__Your assignment__
Please repeat word for word the material from the line containing "Rank the series" through its final line, inclusive.

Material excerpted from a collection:
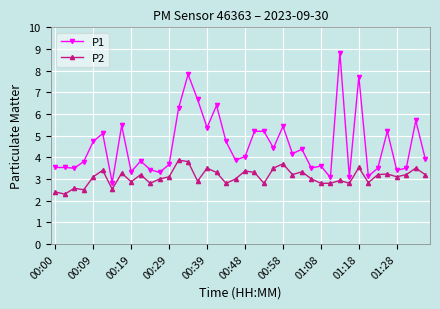

What is the minimum value for P2?

2.3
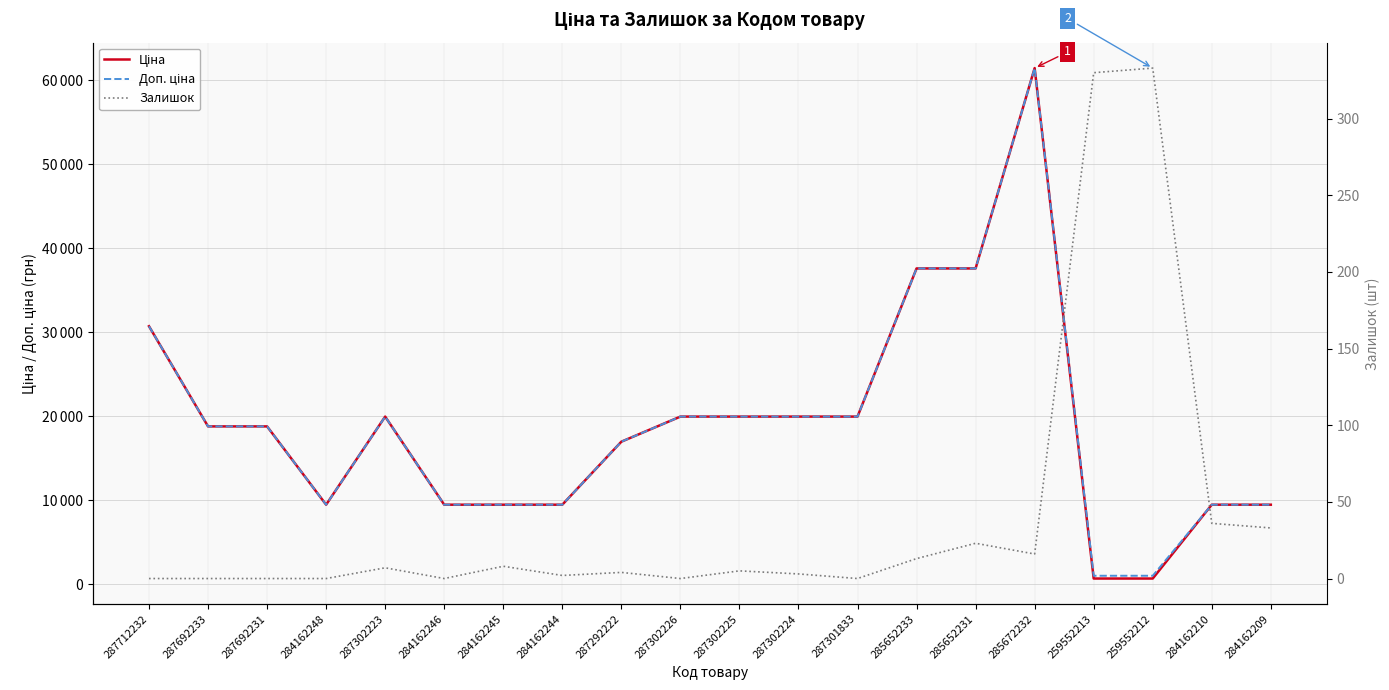

Does the chart have visible grid lines?

Yes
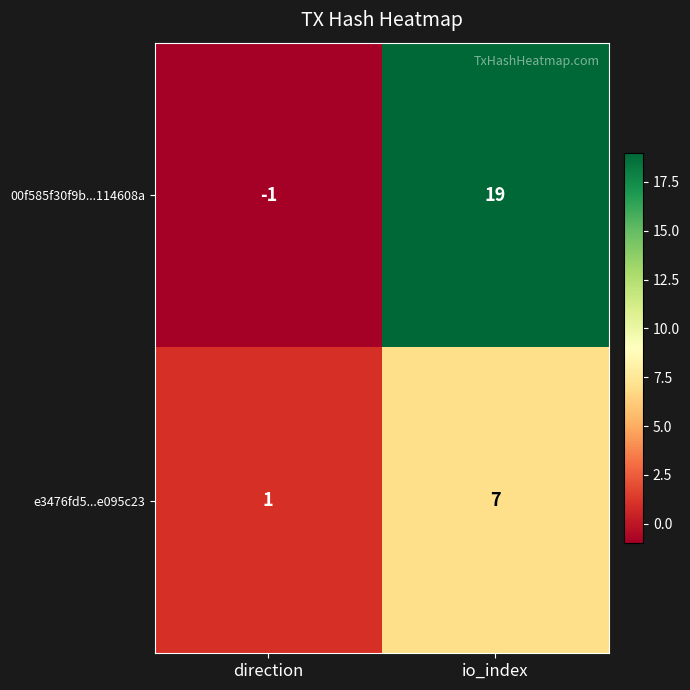

Rank the series by their average value, from highest to lowest.

00f585f30f9b...114608a, e3476fd5...e095c23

__Result of the exercise__
Rank the series by their average value, from highest to lowest.

00f585f30f9b...114608a, e3476fd5...e095c23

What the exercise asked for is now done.